Speaking at the Association of Teachers and Lecturers' (ATL) annual conference in Manchester, Mr Laws called for a period of stability to allow the reforms to be implemented.

Mr Laws drew a distinction between politicians who prefer dividing lines and others who seek to forge a consensus.

He said the "permanent revolution" that has affected the teaching profession has been challenging and occasionally disruptive.

Nevertheless, Mr Laws defended the coalition's programme of change, saying it was inevitable after another party had been in office for a long time.

"I think that consensus, and the policy stability that can come with consensus, is something worth pursuing, provided it is on the basis of effective policies which work," he commented.

Mr Laws denied his remarks were intended as criticism of coalition colleague Michael Gove, who has attracted controversy in the past for his often-outspoken views on education.
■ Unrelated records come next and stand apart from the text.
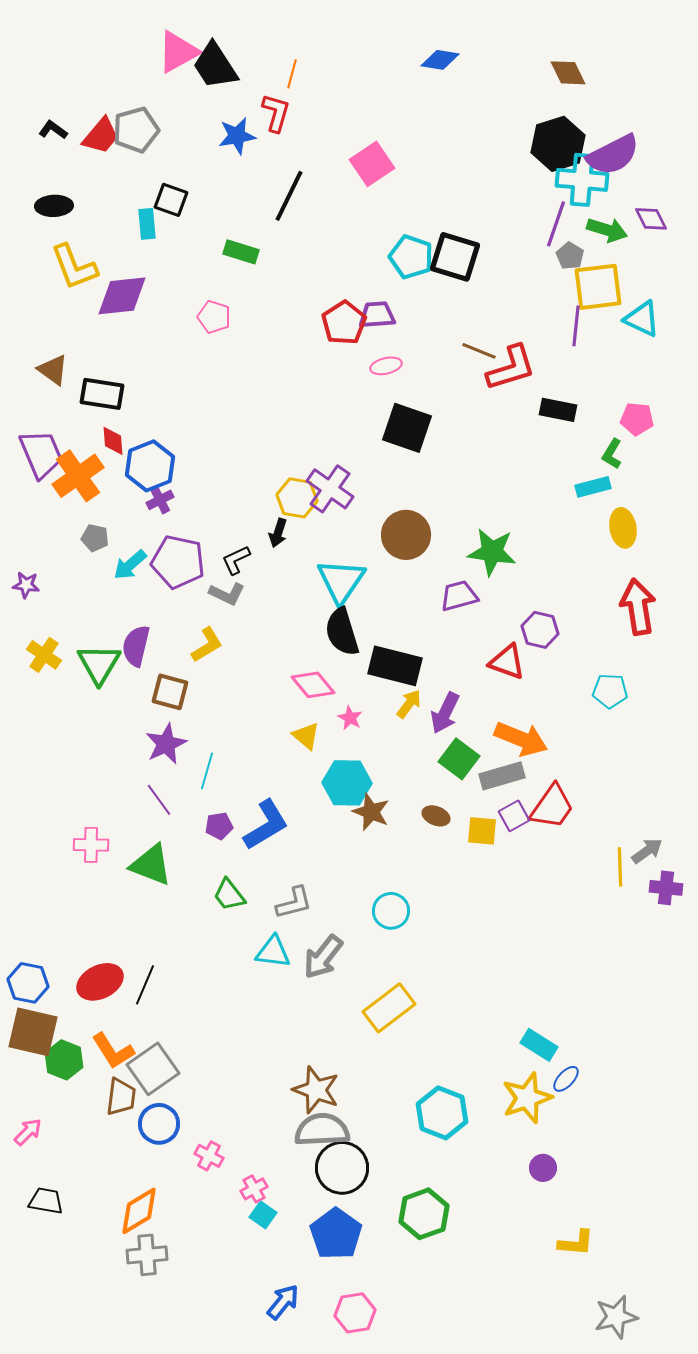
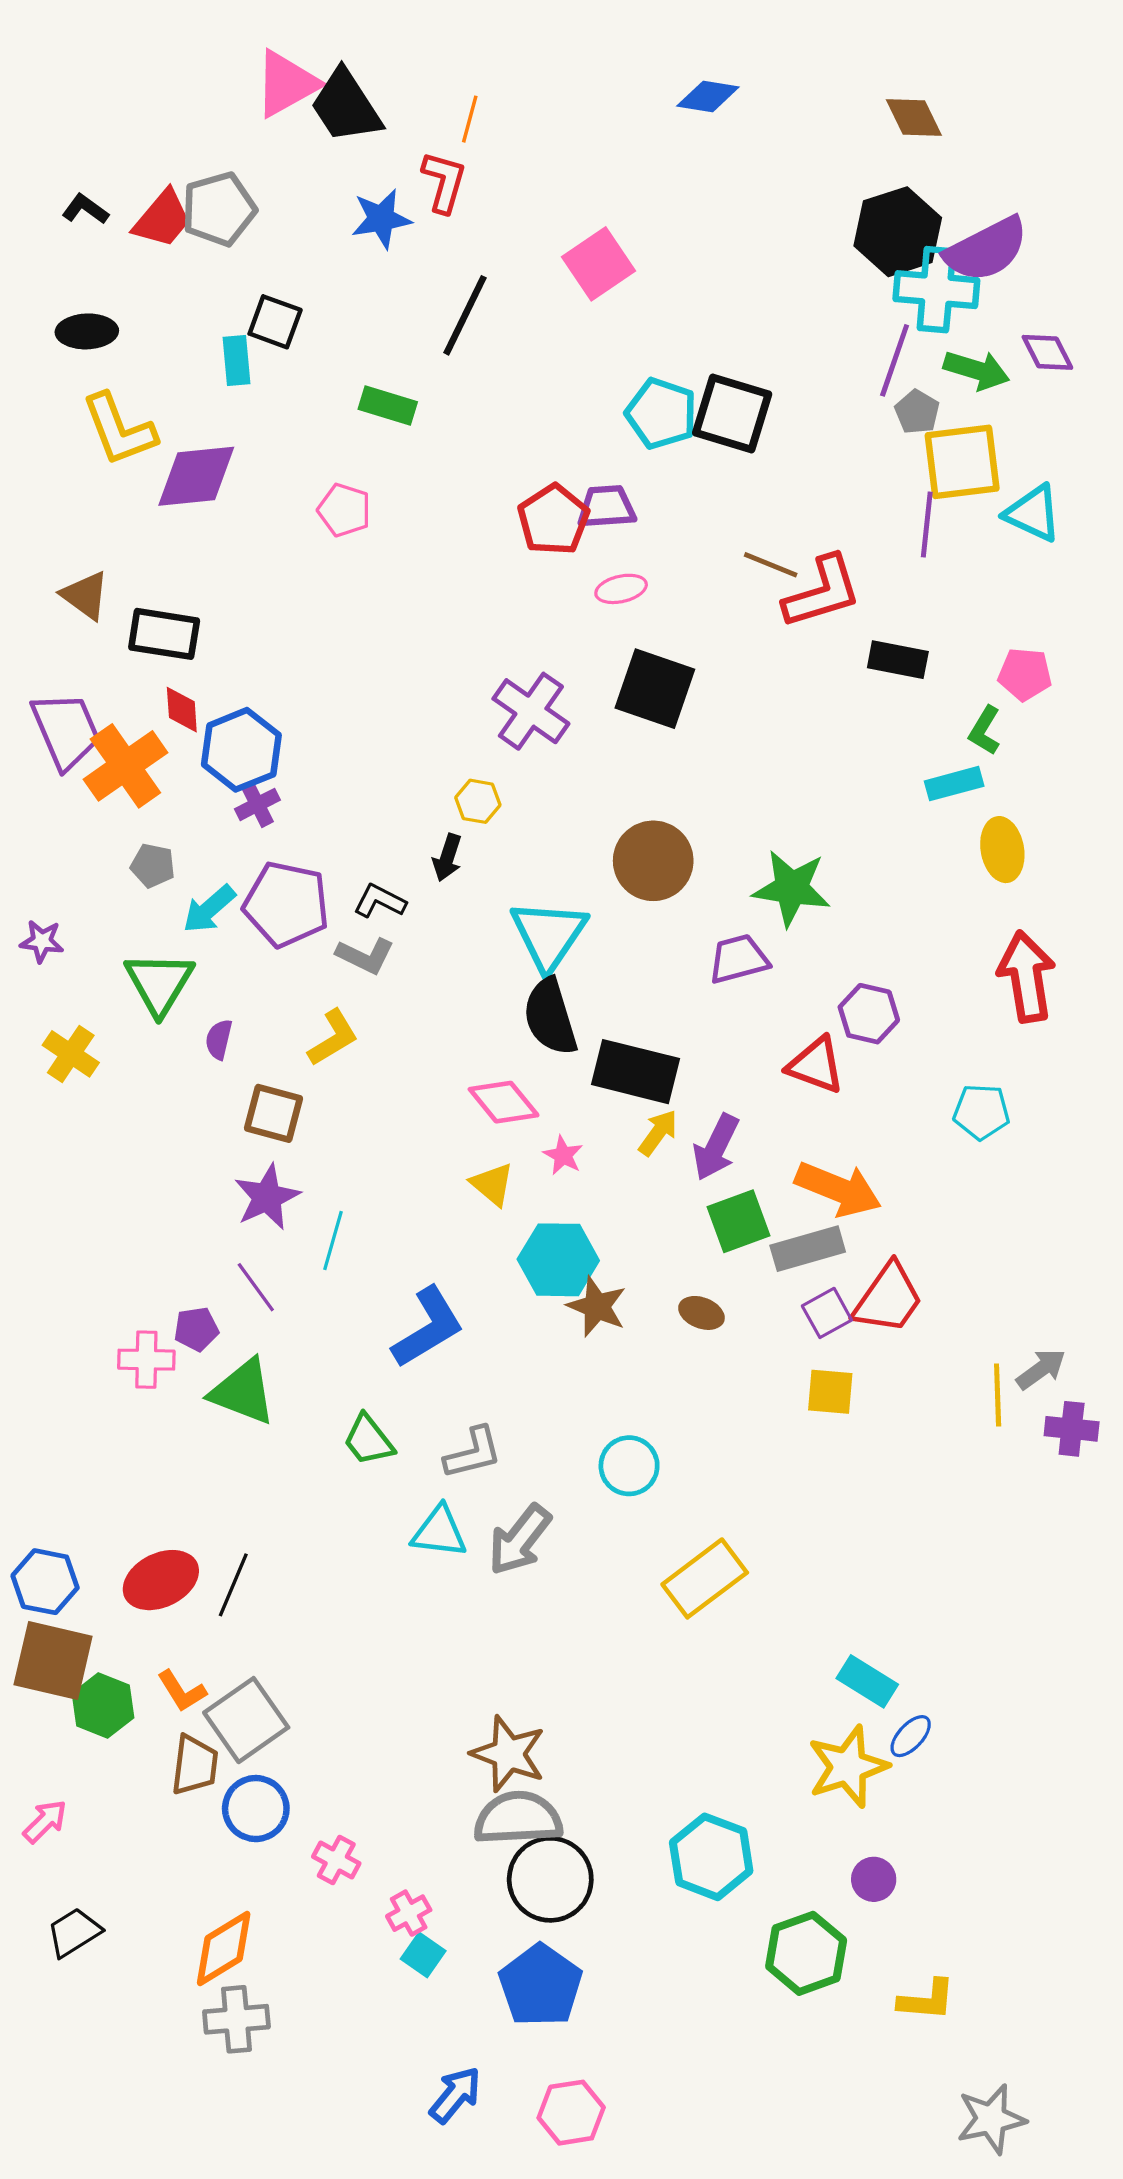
purple cross: (330, 489) -> (531, 711), moved
yellow hexagon: (297, 498) -> (478, 801), size x0.7
black L-shape: (236, 560) -> (380, 901), turned 52
purple semicircle: (136, 646) -> (219, 1039), size x0.6
green triangle: (99, 664) -> (159, 983), moved
green square: (459, 759) -> (738, 1221), turned 33
purple pentagon: (219, 826) -> (196, 1329), moved
yellow square: (482, 831) -> (830, 1392), moved
yellow rectangle: (389, 1008) -> (705, 1578), moved
orange L-shape: (113, 1051) -> (182, 1691), size x0.7
cyan hexagon: (442, 1113) -> (711, 1857), moved
black trapezoid: (46, 1201) -> (74, 1932), turned -42
green hexagon: (424, 1214) -> (806, 1953), moved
He said Mr Gove has done a great deal to depoliticise education. 

The schools minister drew one significant distinction between his views and those of Mr Gove, however, saying the Liberal Democrats would require all teachers to have qualified teacher status (QTS) or be working towards it.

In contrast, the Conservatives have allowed some people without QTS to take up teaching jobs in academies and free schools.

Mr Laws said teaching is not just a matter of having the relevant subject knowledge; it is also about being able to teach well.

The minister's comments about the politicisation of the education system echo remarks made by Professor Sir Roy Anderson's report Making Education Work.

In January, the report made headlines for claiming the English education system is too subject to the vagaries of the electoral cycle and requires a long-term strategy to guarantee the stability necessary to raise standards.